In Southeast Asia, when it rains, it pours. It’s a major mood dampener especially if you are stuck outside when the rain starts, you are about to have an awful day.
In the early days of Grab, if the rains came at the wrong time, like during morning rush hour, then we engineers were also in for a terrible day.
In those days, demand for Grab’s ride services grew much faster than our ability to scale our tech system and this often meant clocking late nights just to ensure our system could handle the ever-growing demand. When there’s a massive, sudden spike in ride bookings, our system often struggled to manage the load.
There were also other contributors to demand spikes, for example when public transport services broke down or when a major event such as an international concert ends and event-goers all need a ride at the same time.
Upon reflection, we realized there were two integral aspects to these incidents.
Firstly, they were localized events. The increase in demand came from a particular geographical location; in some cases a very small area. These localized events had the potential to cause so much load on our system that it impacted the experience of other users outside the geolocation.
Secondly, the underlying problem was a lack of drivers (supply) in that particular geographical area.
At Grab, our goal has always been to get everyone a ride when and where they needed it, but in this situation, it was just not possible. We needed to find a way to ensure this localized demand spike did not affect our ability to meet the needs of other users.
Enter the Spampede Filter
The Spampede (a play of the words spam and stampede) filter was inspired by another concept you may have read on this blog, circuit breakers.
In software, as in electronics, circuit breakers are designed to protect a system by short-circuiting in the face of adverse conditions.
Let’s break this down.
There are two key concepts here: short-circuiting and adverse conditions.
Firstly, short-circuiting, in this context means performing minimal processing on a particular booking, and by doing so, reducing the overall load on the system. Secondly, adverse conditions, in this, we refer to a large number of unfulfilled requests for a particular service, from a small geographical area, within a short time window. With these two concepts in mind, we devised the following process.
First, we needed to track unallocated requests in a location-aware manner. To do this, we convert the requested pickup location of an unallocated request using the Geohash Integer algorithm.
After the conversion, the resulting value is an exact location. We can convert this location into a “bucket” or area by reducing the precision.
This method is by no means smart or aware of the local geography, but it is incredibly CPU efficient and requires no external resources like network API calls.
Now that we can track unallocated requests, we needed a way for the tracking to be time-aware. After all, traffic conditions, driver locations, and passenger demand are continually changing. We could have implemented something precise like a sliding window sum, but that would have introduced a lot of complexity and a significantly higher CPU and memory cost.
By using the Unix timestamp, we converted the current time to a “bucket” of time by using the straightforward formula:
where bs is the size of the time buckets in seconds
With location and time buckets calculated, we can track the unallocated bookings using Redis. We could have used any data store, but Redis was familiar and battle-proven to us.

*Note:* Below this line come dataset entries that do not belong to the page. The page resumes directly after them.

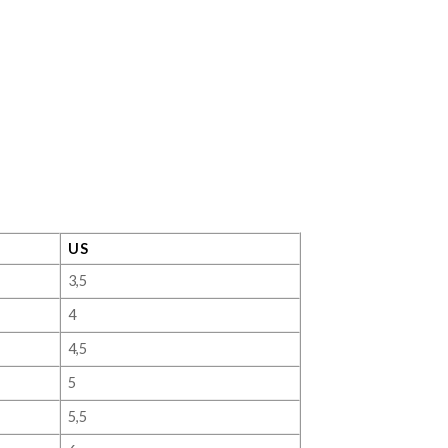
US
3,5
4
4,5
5
5,5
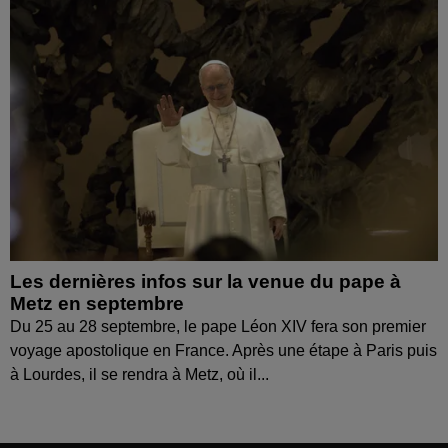
Les dernières infos sur la venue du pape à
Metz en septembre
Du 25 au 28 septembre, le pape Léon XIV fera son premier
voyage apostolique en France. Après une étape à Paris puis
à Lourdes, il se rendra à Metz, où il...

To do this, we first constructed the Redis key by combining the service type, the geographic location, and the time bucket. With this key, we call the INCR command, which increments the value stored in that location and returns the new value.

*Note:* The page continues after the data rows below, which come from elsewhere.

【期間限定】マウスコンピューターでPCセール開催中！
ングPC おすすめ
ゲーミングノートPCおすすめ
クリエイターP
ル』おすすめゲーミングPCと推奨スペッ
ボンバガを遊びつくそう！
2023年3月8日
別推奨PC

If the value returned is 1, this indicates that this is the first value stored for this bucket combination, and we would then make a second call, this time to EXPIRE. With this second call, we would set a time to live (TTL) on the Redis item, allowing the data to be self-cleaning.
You will notice that we are blindly calling increment and only making a second call if needed. This pattern is more efficient and resource-friendly than using a more traditional, load-check-store pattern.
The next step was the configuration. Specifically, setting how many unallocated bookings could happen in a particular location and time bucket before the circuit opened. For this, we decided on Redis again. Again, we could have used anything, but we were already using Redis and, as mentioned previously, quite familiar with it.
Finally, the last piece. We introduced code at the beginning of our booking processing, most importantly, before any calls to any other services and before any significant processing was done. This code compared the location, time, and requested service to the currently configured Spampede setting, along with the previously unallocated bookings. If the maximum had already been reached, then we immediately stopped processing the booking.
This might sound harsh- to immediately refuse a booking request without even trying to fulfill it. But the goal of the Spampede filter is to prevent excessive, localized demand from impacting all of the users of the system.
Reading about this as a programmer, it probably feels strange, intentionally dropping bookings and impacting the business this way.
After all, we want nothing more than to help people get to where they need to be. This process is a system safety mechanism to ensure that the system stays alive and able to do just that.
I would be remiss if I didn’t highlight the critical software-engineering takeaway here is a combination of the Observer effect and the underlying goals of the CAP theorem. Observing a system will influence the system due to the cost of instrumentation and monitoring.
Generally, the higher the accuracy or consistency of the monitoring and limits, the higher the resource cost.
In this case, we have intentionally chosen the most resource-efficient options and traded accuracy for more throughput.